Detrás de estos escándalos hay sólo rapacidad.
Esta forma de proceder sólo debilita al sistema democrático y aumenta la desconfianza en la representatividad política, empequeñece los avances alcanzados.
Ha hecho bien la Presidenta de la República en establecer, más allá de su dolor, una frontera ética entre sus convicciones y quienes han herido gravemente esos valores.
Ha hecho bien en priorizar lo que podríamos llamar con Berlinguer “la cuestión moral de la política”.
Ojalá se opere en profundidad para establecer un marco estricto que reglamente las relaciones entre el dinero y la política.
Nada es más importante que la salud democrática, y es necesario entender la urgencia de fijar normas que vayan más allá del financiamiento de la política.
Se requiere el abaratamiento de las campañas, establecer con rigor las incompatibilidades, ampliar y detallar las declaraciones de intereses de los responsables públicos, analizar con otros ojos las dietas parlamentarias y los sueldos de las altas autoridades, revisar las relaciones entre empresas y representantes políticos.

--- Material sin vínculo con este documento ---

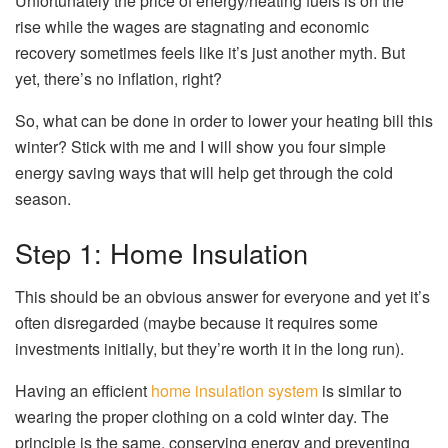
Unfortunately the price of energy/heating fuels is on the
rise while the wages are stagnating and economic
recovery sometimes feels like it’s just another myth. But
yet, there’s no inflation, right?
So, what can be done in order to lower your heating bill this
winter? Stick with me and I will show you four simple
energy saving ways that will help get through the cold
season.
Step 1: Home Insulation
This should be an obvious answer for everyone and yet it’s
often disregarded (maybe because it requires some
investments initially, but they’re worth it in the long run).
Having an efficient
home insulation system
is similar to
wearing the proper clothing on a cold winter day. The
principle is the same, conserving energy and preventing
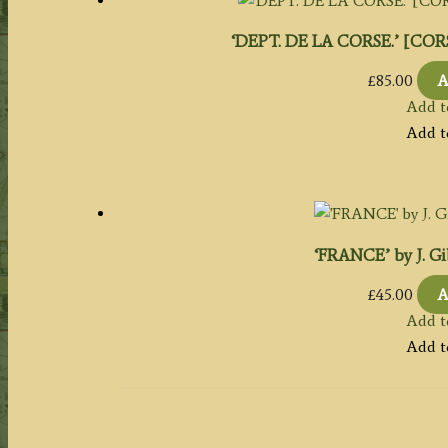
‘DEPT. DE LA CORSE.’ [CORSI
£
85.00
A
Add t
Add t
‘FRANCE’ by J. Gi
£
45.00
A
Add t
Add t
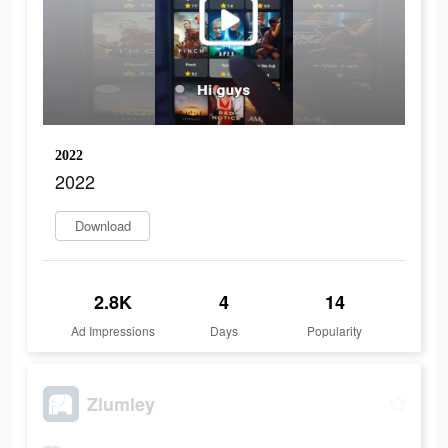
2022
2022
Download
2.8K
4
14
Ad Impressions
Days
Popularity
Zlumley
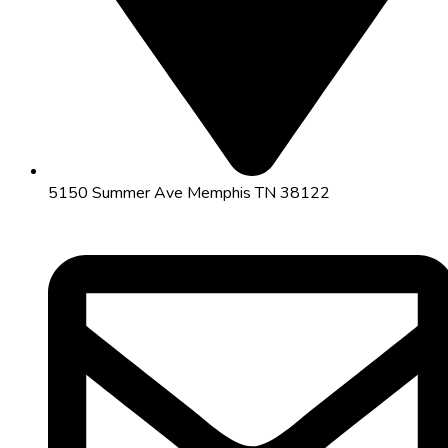
5150 Summer Ave Memphis TN 38122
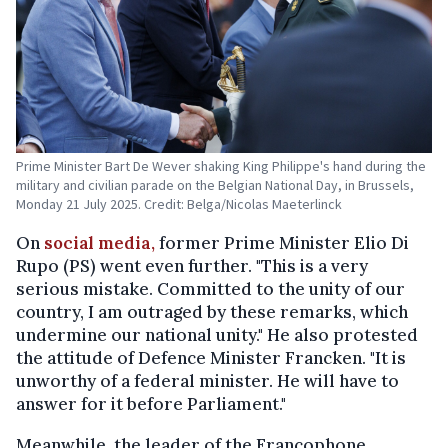
Prime Minister Bart De Wever shaking King Philippe's hand during the
military and civilian parade on the Belgian National Day, in Brussels,
Monday 21 July 2025. Credit: Belga/Nicolas Maeterlinck
On
social media,
former Prime Minister Elio Di
Rupo (PS) went even further. "This is a very
serious mistake. Committed to the unity of our
country, I am outraged by these remarks, which
undermine our national unity." He also protested
the attitude of Defence Minister Francken. "It is
unworthy of a federal minister. He will have to
answer for it before Parliament."
Meanwhile, the leader of the Francophone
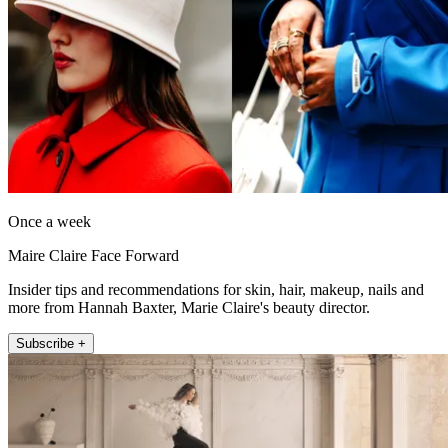
Once a week
Maire Claire Face Forward
Insider tips and recommendations for skin, hair, makeup, nails and
more from Hannah Baxter, Marie Claire's beauty director.
Subscribe +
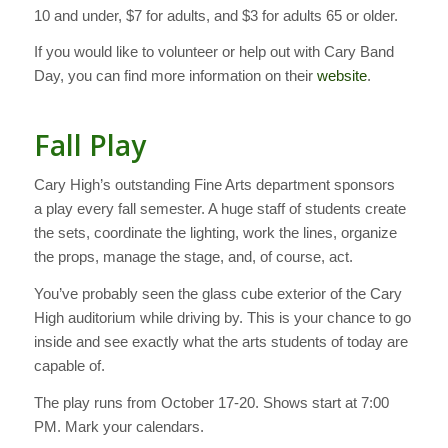
10 and under, $7 for adults, and $3 for adults 65 or older.
If you would like to volunteer or help out with Cary Band
Day, you can find more information on their
website
.
Fall Play
Cary High’s outstanding Fine Arts department sponsors
a play every fall semester. A huge staff of students create
the sets, coordinate the lighting, work the lines, organize
the props, manage the stage, and, of course, act.
You’ve probably seen the glass cube exterior of the Cary
High auditorium while driving by. This is your chance to go
inside and see exactly what the arts students of today are
capable of.
The play runs from October 17-20. Shows start at 7:00
PM. Mark your calendars.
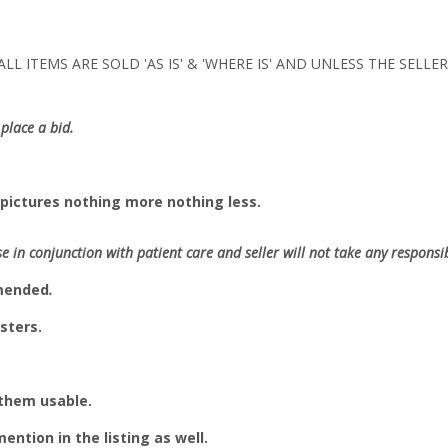
LL ITEMS ARE SOLD 'AS IS' & 'WHERE IS' AND UNLESS THE SELL
place a bid.
pictures nothing more nothing less.
se in conjunction with patient care and seller will not take any responsibi
mmended
.
sters.
 them usable.
 mention in the listing as well.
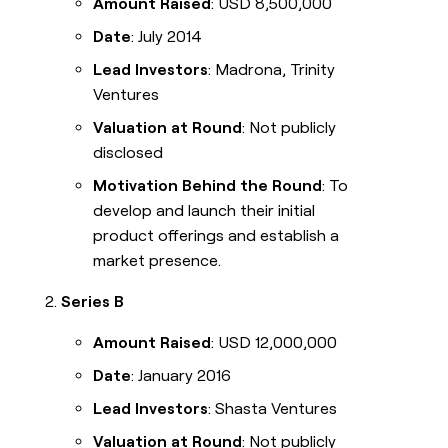
Amount Raised
: USD 8,500,000
Date
: July 2014
Lead Investors
: Madrona, Trinity
Ventures
Valuation at Round
: Not publicly
disclosed
Motivation Behind the Round
: To
develop and launch their initial
product offerings and establish a
market presence.
Series B
Amount Raised
: USD 12,000,000
Date
: January 2016
Lead Investors
: Shasta Ventures
Valuation at Round
: Not publicly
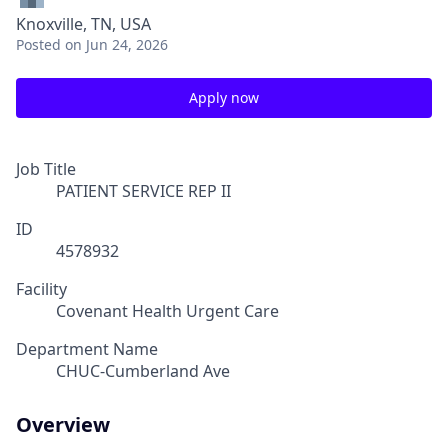
Knoxville, TN, USA
Posted
on Jun 24, 2026
Apply now
Job Title
PATIENT SERVICE REP II
ID
4578932
Facility
Covenant Health Urgent Care
Department Name
CHUC-Cumberland Ave
Overview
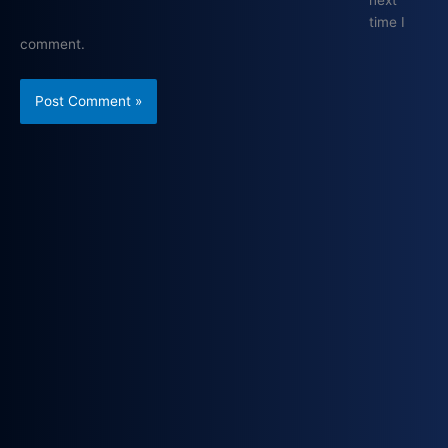
next
time I
comment.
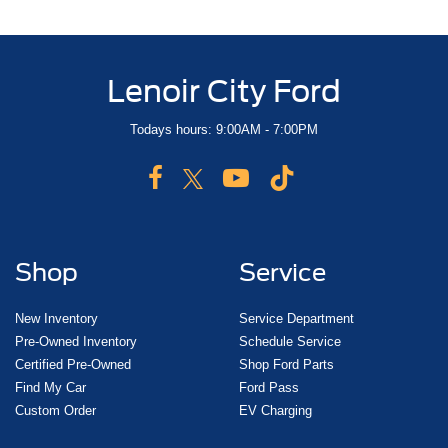
Lenoir City Ford
Todays hours: 9:00AM - 7:00PM
Shop
Service
New Inventory
Service Department
Pre-Owned Inventory
Schedule Service
Certified Pre-Owned
Shop Ford Parts
Find My Car
Ford Pass
Custom Order
EV Charging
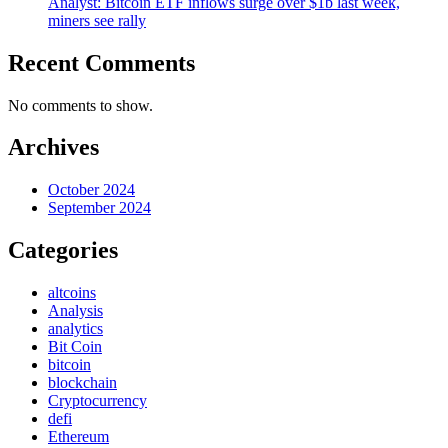
Analyst: Bitcoin ETF inflows surge over $1b last week,
miners see rally
Recent Comments
No comments to show.
Archives
October 2024
September 2024
Categories
altcoins
Analysis
analytics
Bit Coin
bitcoin
blockchain
Cryptocurrency
defi
Ethereum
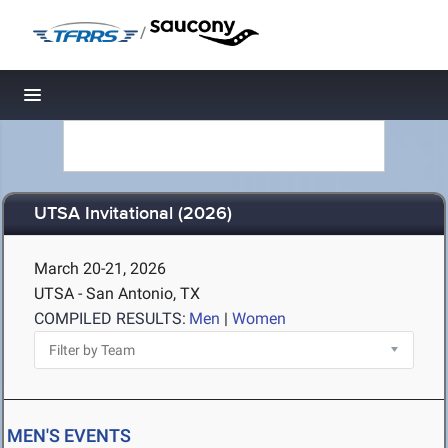
/
Toggle navigation
UTSA Invitational (2026)
March 20-21, 2026
UTSA - San Antonio, TX
COMPILED RESULTS:
Men
|
Women
MEN'S EVENTS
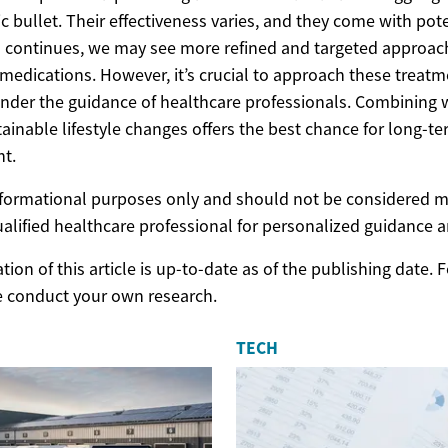
c bullet. Their effectiveness varies, and they come with pote
ch continues, we may see more refined and targeted approac
medications. However, it’s crucial to approach these treatme
nder the guidance of healthcare professionals. Combining 
tainable lifestyle changes offers the best chance for long-t
t.
 informational purposes only and should not be considered m
ualified healthcare professional for personalized guidance 
ion of this article is up-to-date as of the publishing date.
e conduct your own research.
TECH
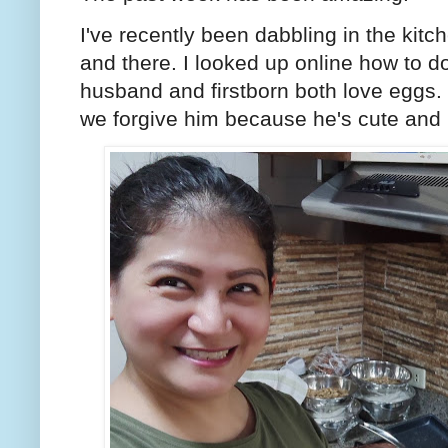
I've recently been dabbling in the kitc
and there. I looked up online how to
husband and firstborn both love eggs. 
we forgive him because he's cute and 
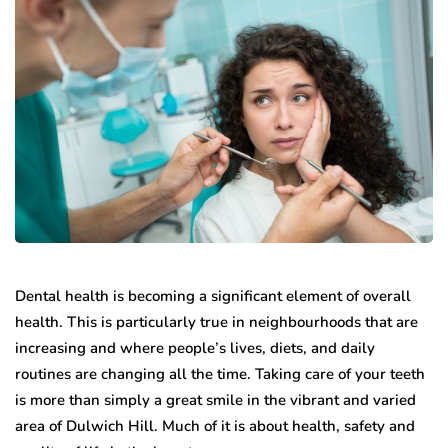
Dental health is becoming a significant element of overall
health. This is particularly true in neighbourhoods that are
increasing and where people’s lives, diets, and daily
routines are changing all the time. Taking care of your teeth
is more than simply a great smile in the vibrant and varied
area of Dulwich Hill. Much of it is about health, safety and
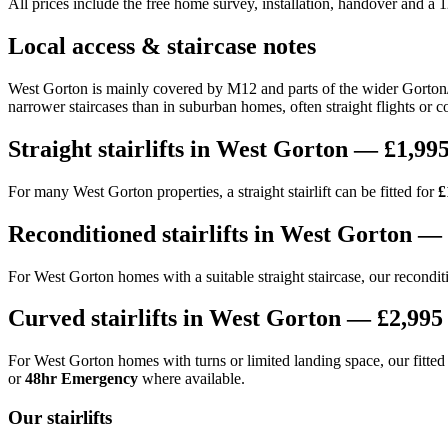
All prices include the free home survey, installation, handover and a
Local access & staircase notes
West Gorton is mainly covered by M12 and parts of the wider Gorton/M
narrower staircases than in suburban homes, often straight flights or c
Straight stairlifts in West Gorton — £1,995
For many West Gorton properties, a straight stairlift can be fitted for
£
Reconditioned stairlifts in West Gorton — 
For West Gorton homes with a suitable straight staircase, our reconditio
Curved stairlifts in West Gorton — £2,995 
For West Gorton homes with turns or limited landing space, our fitted c
or
48hr Emergency
where available.
Our stairlifts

El programa de reformas pierde toda su fuerza si se erosiona el patrimonio básico de la probidad.
Sería un grave error pensar que los extravíos éticos, ya sean delictuales, sistemáticos y permanentes en el tiempo, como los de Penta, o puntuales, como es el caso Caval, que han conmocionado al país, son sólo avatares que la cotidianidad hará olvidar.
Este esfuerzo corresponde a todos, gobierno y oposición. Quienes agitan el lodo con la esperanza de obtener ganancias, no entienden que se trata de arenas movedizas, que pueden terminar tragándose a todos y dejando al país sin rumbo.
Es necesario que los delitos sean castigados y que el sistema político genere las reglas que pongan fin al lodazal.
La alarma ciudadana provocada por estos hechos no es una mala señal, por el contrario habla bien del país.
Lo grave sería que lo sucedido no produjera sobresalto que fuera considerado como “natural”, como algo inevitable, como el calor en el verano y el frío en invierno.
La estupefacción y la decepción indican que hay esperanzas y que existen poderosas reservas morales para que sea superado lo que nunca debió haber sucedido.